Alla Rozovskaya, Dan Roth; Sentence structure Error Modification into the Morphologically Rich Languages: The truth from Russian. Purchases of the Association for Computational Linguistics 2019; 7 1–17. doi:
Abstract
Up to now, all the search for the sentence structure error correction concerned about English, and problem enjoys hardly started browsed some other dialects. I target work away from correcting creating mistakes within the morphologically rich dialects, with a look closely at Russian. We establish a reversed and you will mistake-tagged corpus away from Russian student writing and produce patterns that make entry to current condition-of-the-art procedures that happen to be well studied for English. Although unbelievable abilities enjoys been already achieved having grammar mistake correction out-of low-local English creating, this type of email address details are restricted to domains in which plentiful knowledge investigation was readily available. Due to the fact annotation is extremely high priced, these types of techniques are not suitable for the majority of domains and you will dialects. I ergo run strategies that use “minimal oversight”; that’s, those people that do not believe in huge amounts regarding annotated degree analysis, and show how present limited-supervision ways increase so you’re able to an incredibly inflectional code particularly Russian. The results demonstrate that these methods are extremely used for repairing errors into the grammatical phenomena one involve rich morphology.
step one Addition
Which report address work from correcting errors in the text. Most of the research in neuro-scientific sentence structure error modification (GEC) focused on correcting problems from English words students. One simple method to writing about these types of mistakes, and this turned out very winning within the text message modification tournaments (Dale and you can Kilgarriff, 2011; Dale ainsi que al., 2012; Ng ainsi que al., 2013, 2014; Rozovskaya ainsi que al., 2017), utilizes a servers- discovering classifier paradigm which is according to research by the strategy having correcting context-delicate spelling mistakes (Golding and Roth, 1996, 1999; Banko and you will Brill, 2001). Contained in this strategy, classifiers was educated to have a certain mistake type of: like, preposition, blog post, otherwise noun amount (Tetreault et al., 2010; Gamon, 2010; Rozovskaya and Roth, 2010c, b; Dahlmeier and you will Ng, 2012). In the first place, classifiers was basically coached with the native English analysis. As the multiple annotated student datasets became offered, designs had been also instructed to the annotated learner research.
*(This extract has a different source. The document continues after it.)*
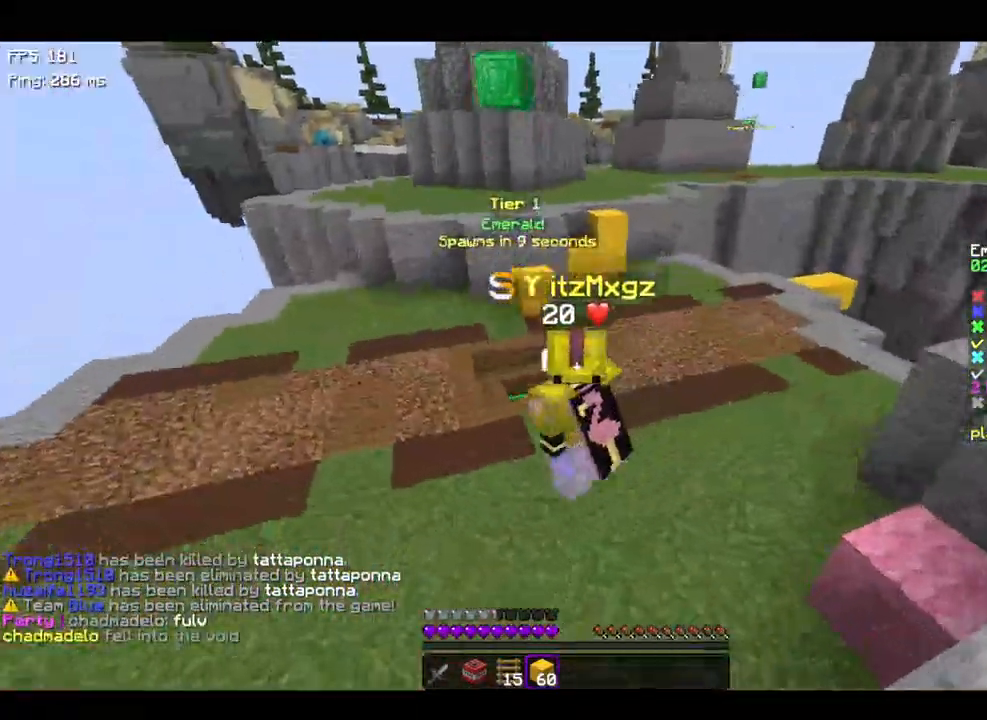
{"keys": ["a", "space", "w"], "events": [[267, "w", "up"], [300, "w", "down"]]}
Recently, the mathematical machine translation (MT) procedures, as well as neural MT, possess gathered considerable dominance because of the method of getting high annotated corpora from student creating (elizabeth.grams., Yuan and Briscoe, 2016; patt and Ng, 2018). Group tips work well into better-laid out variety of errors, whereas MT excellent during the repairing interacting and you can advanced particular mistakes, which makes these types of tactics subservient in certain areas (Rozovskaya and you will Roth, 2016).
Because of the availability of higher (in-domain) datasets, reasonable progress during the overall performance have been made inside English sentence structure correction. Unfortuitously, lookup towards most other languages has been scarce. Past works includes jobs which will make annotated learner corpora getting Arabic (Zaghouani et al., 2014), Japanese (Mizumoto ainsi que al., 2011), and you will Chinese (Yu et al., 2014), and you will shared airg opportunities for the Arabic (Mohit ainsi que al., 2014; Rozovskaya ainsi que al., 2015) and you can Chinese mistake recognition (Lee mais aussi al., 2016; Rao ainsi que al., 2017). not, building robust models various other languages could have been an issue, once the a strategy you to definitely hinges on big supervision is not feasible across languages, styles, and student backgrounds. Furthermore, getting languages that will be cutting-edge morphologically, we may you prefer a lot more study to handle the fresh lexical sparsity.
Which work concentrates on Russian, an extremely inflectional vocabulary throughout the Slavic group. Russian has more than 260M audio system, having 47% out of who Russian is not their indigenous language. step one I corrected and you may error-marked over 200K words out of low-native Russian messages. We make use of this dataset to build several sentence structure modification systems one to draw towards and you will expand the methods you to showed condition-of-the-ways efficiency to your English grammar correction. Due to the fact measurements of our very own annotation is bound, weighed against what exactly is used in English, one of the wants of our work is in order to quantify brand new effectation of with minimal annotation towards existing ways. I look at the MT paradigm, and that demands large volumes from annotated student analysis, and group techniques which can run one number of oversight.